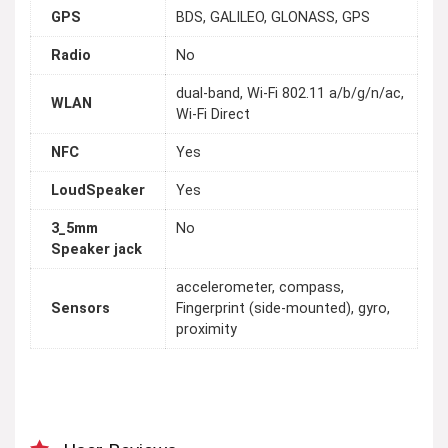
GPS
BDS, GALILEO, GLONASS, GPS
Radio
No
dual-band, Wi-Fi 802.11 a/b/g/n/ac,
WLAN
Wi-Fi Direct
NFC
Yes
LoudSpeaker
Yes
3_5mm
No
Speaker jack
accelerometer, compass,
Sensors
Fingerprint (side-mounted), gyro,
proximity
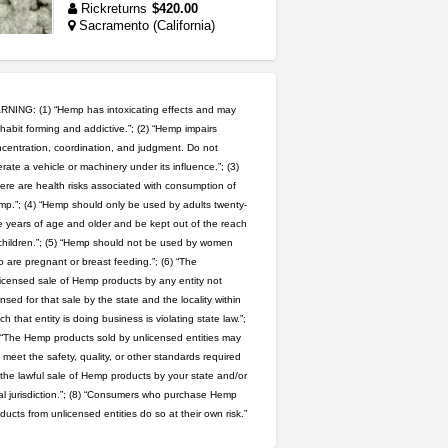
Rickreturns
$420.00
Sacramento (California)
toad venom–genuine p...
box_club
$8.00
Temecula (California)
NING: (1) “Hemp has intoxicating effects and may
habit forming and addictive.”; (2) “Hemp impairs
northern cali top shelf in...
centration, coordination, and judgment. Do not
rate a vehicle or machinery under its influence.”; (3)
issayfukg@gmail.com
ere are health risks associated with consumption of
$450.00
p.”; (4) “Hemp should only be used by adults twenty-
 years of age and older and be kept out of the reach
clones 10 each
children.”; (5) “Hemp should not be used by women
Jayfallop
$10.00
 are pregnant or breast feeding.”; (6) “The
Howell (Michigan)
icensed sale of Hemp products by any entity not
ensed for that sale by the state and the locality within
rick simpson oil (rso)
ch that entity is doing business is violating state law.”;
mendo herbs
$3.00
 “The Hemp products sold by unlicensed entities may
WILLITS (California)
 meet the safety, quality, or other standards required
 the lawful sale of Hemp products by your state and/or
step up your game with us
al jurisdiction.”; (8) “Consumers who purchase Hemp
caliconnect415
$600.00
ducts from unlicensed entities do so at their own risk.”
Bay Area (California)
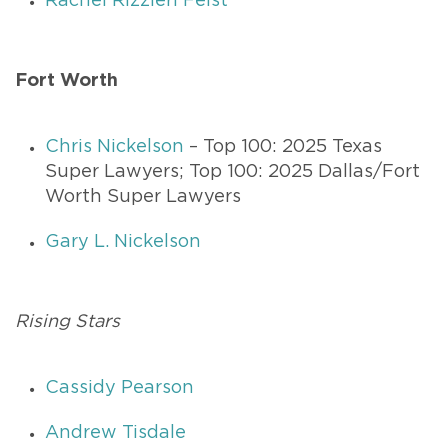
Rachel Rizzieri Feist
Fort Worth
Chris Nickelson
– Top 100: 2025 Texas
Super Lawyers; Top 100: 2025 Dallas/Fort
Worth Super Lawyers
Gary L. Nickelson
Rising Stars
Cassidy Pearson
Andrew Tisdale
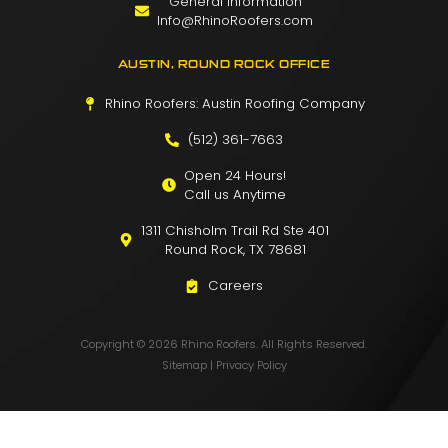
General Information
Info@RhinoRoofers.com
AUSTIN, ROUND ROCK OFFICE
Rhino Roofers: Austin Roofing Company
(512) 361-7663
Open 24 Hours!
Call us Anytime
1311 Chisholm Trail Rd Ste 401
Round Rock, TX 78681
Careers
Copyright © 2026 Rhino Roofers. All Rights Reserved.
Sitemap
|
Privacy Policy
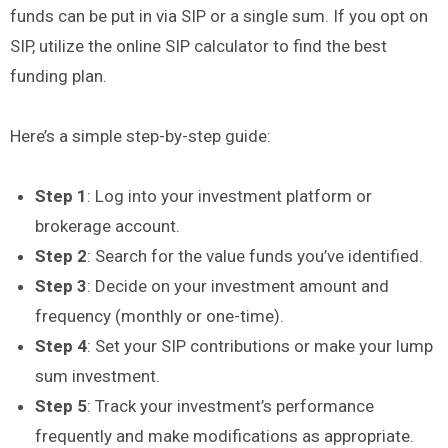
funds can be put in via SIP or a single sum. If you opt on
SIP, utilize the online SIP calculator to find the best
funding plan.
Here’s a simple step-by-step guide:
Step 1
: Log into your investment platform or
brokerage account.
Step 2
: Search for the value funds you’ve identified.
Step 3
: Decide on your investment amount and
frequency (monthly or one-time).
Step 4
: Set your SIP contributions or make your lump
sum investment.
Step 5
: Track your investment’s performance
frequently and make modifications as appropriate.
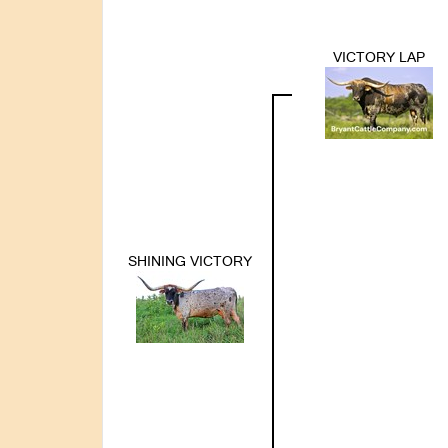
VICTORY LAP
SHINING VICTORY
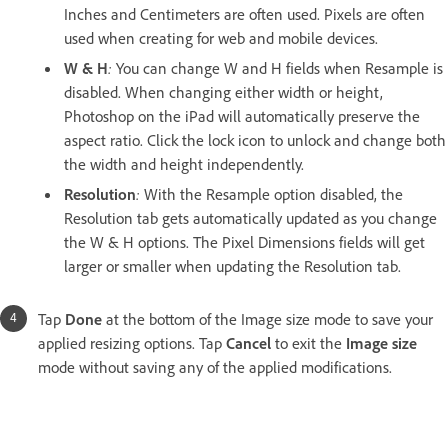
Inches and Centimeters are often used. Pixels are often
used when creating for web and mobile devices.
W & H
:
You can change W and H fields when Resample is
disabled. When changing either width or height,
Photoshop on the iPad will automatically preserve the
aspect ratio. Click the lock icon to unlock and change both
the width and height independently.
Resolution
:
With the Resample option disabled, the
Resolution tab gets automatically updated as you change
the W & H options. The Pixel Dimensions fields will get
larger or smaller when updating the Resolution tab.
Tap
Done
at the bottom of the Image size mode to save your
applied resizing options. Tap
Cancel
to exit the
Image size
mode without saving any of the applied modifications.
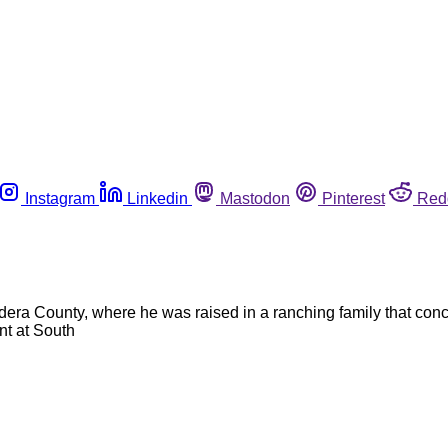
Instagram
Linkedin
Mastodon
Pinterest
Red
dera County, where he was raised in a ranching family that conc
t at South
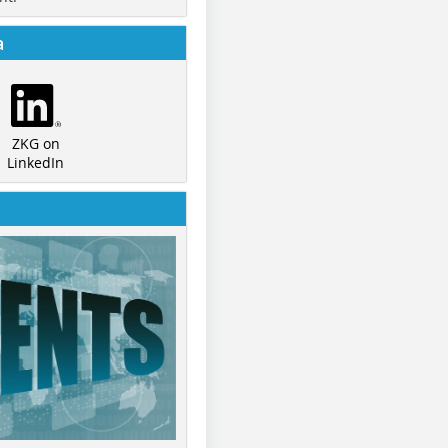
a
ZKG on
LinkedIn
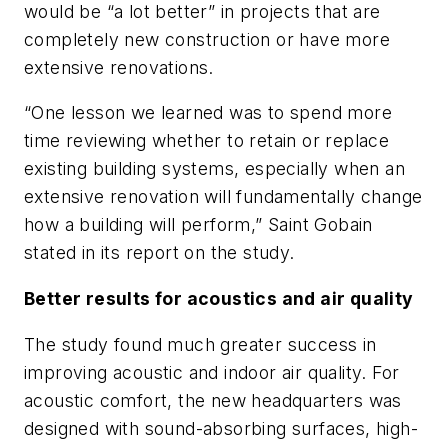
would be “a lot better” in projects that are
completely new construction or have more
extensive renovations.
“One lesson we learned was to spend more
time reviewing whether to retain or replace
existing building systems, especially when an
extensive renovation will fundamentally change
how a building will perform,” Saint Gobain
stated in its report on the study.
Better results for acoustics and air quality
The study found much greater success in
improving acoustic and indoor air quality. For
acoustic comfort, the new headquarters was
designed with sound-absorbing surfaces, high-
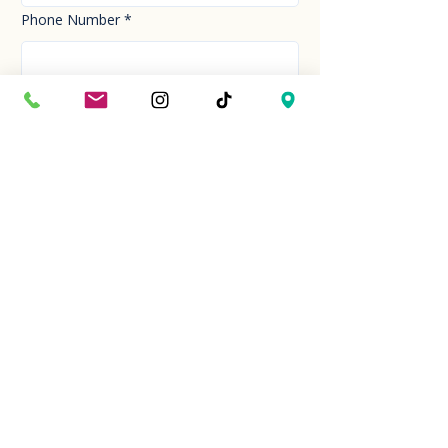
Phone Number
*
Email
*
How can we help you today?
*
Your Message
*
Send!
Hour
Mon to Sun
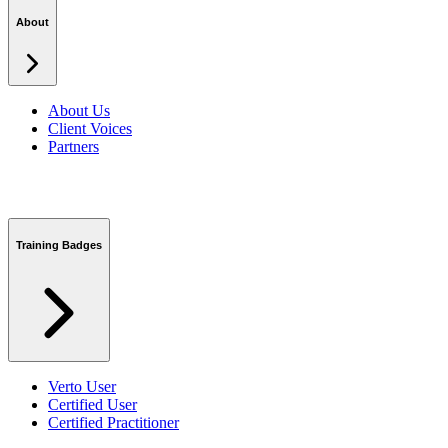
Security Centre
About
About Us
Client Voices
Partners
Training Badges
Verto User
Certified User
Certified Practitioner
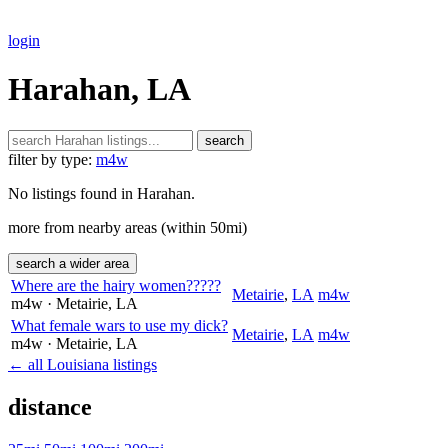
login
Harahan, LA
search
filter by type:
m4w
No listings found in Harahan.
more from nearby areas (within 50mi)
search a wider area
Where are the hairy women?????
Metairie
,
LA
m4w
m4w
· Metairie
, LA
What female wars to use my dick?
Metairie
,
LA
m4w
m4w
· Metairie
, LA
← all Louisiana listings
distance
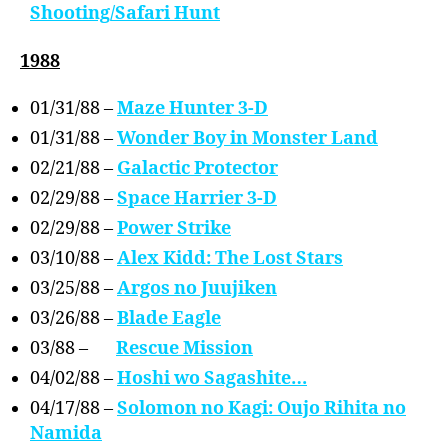
Shooting/Safari Hunt
1988
01/31/88 –
Maze Hunter 3-D
01/31/88 –
Wonder Boy in Monster Land
02/21/88 –
Galactic Protector
02/29/88 –
Space Harrier 3-D
02/29/88 –
Power Strike
03/10/88 –
Alex Kidd: The Lost Stars
03/25/88 –
Argos no Juujiken
03/26/88 –
Blade Eagle
03/88 –
Rescue Mission
04/02/88 –
Hoshi wo Sagashite…
04/17/88 –
Solomon no Kagi: Oujo Rihita no
Namida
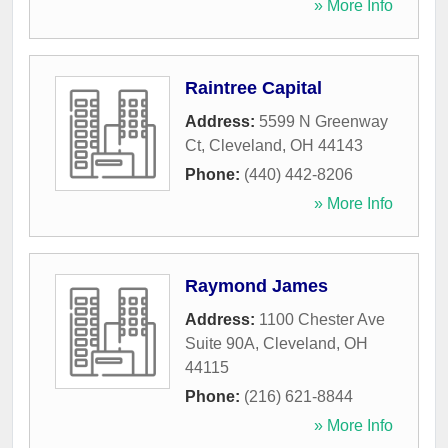
» More Info
Raintree Capital
Address:
5599 N Greenway
Ct
,
Cleveland
,
OH
44143
Phone:
(440) 442-8206
» More Info
Raymond James
Address:
1100 Chester Ave
Suite 90A
,
Cleveland
,
OH
44115
Phone:
(216) 621-8844
» More Info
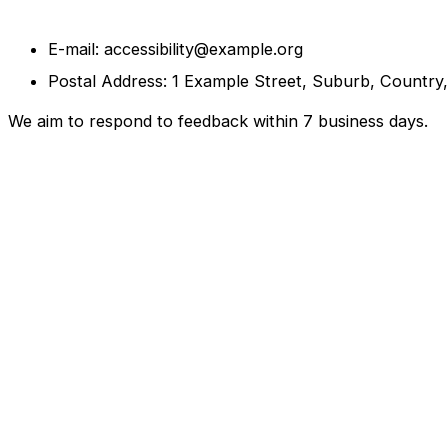
E-mail: accessibility@example.org
Postal Address: 1 Example Street, Suburb, Country
We aim to respond to feedback within 7 business days.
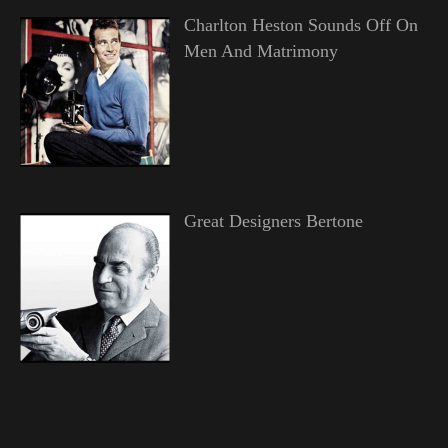
Charlton Heston Sounds Off On
Men And Matrimony
Great Designers Bertone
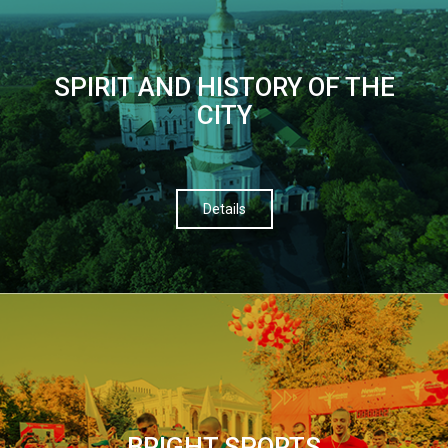
SPIRIT AND HISTORY OF THE
CITY
Details
BRIGHT SPORTS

■ ■ ■ ■ ■ ■ ■

Written task => Please list every line of the records above that contains the word "within". Case counts.

Response for this exercise =>
ensed for that sale by the state and the locality within
more from nearby areas (within 50mi)
We aim to respond to feedback within 7 business days.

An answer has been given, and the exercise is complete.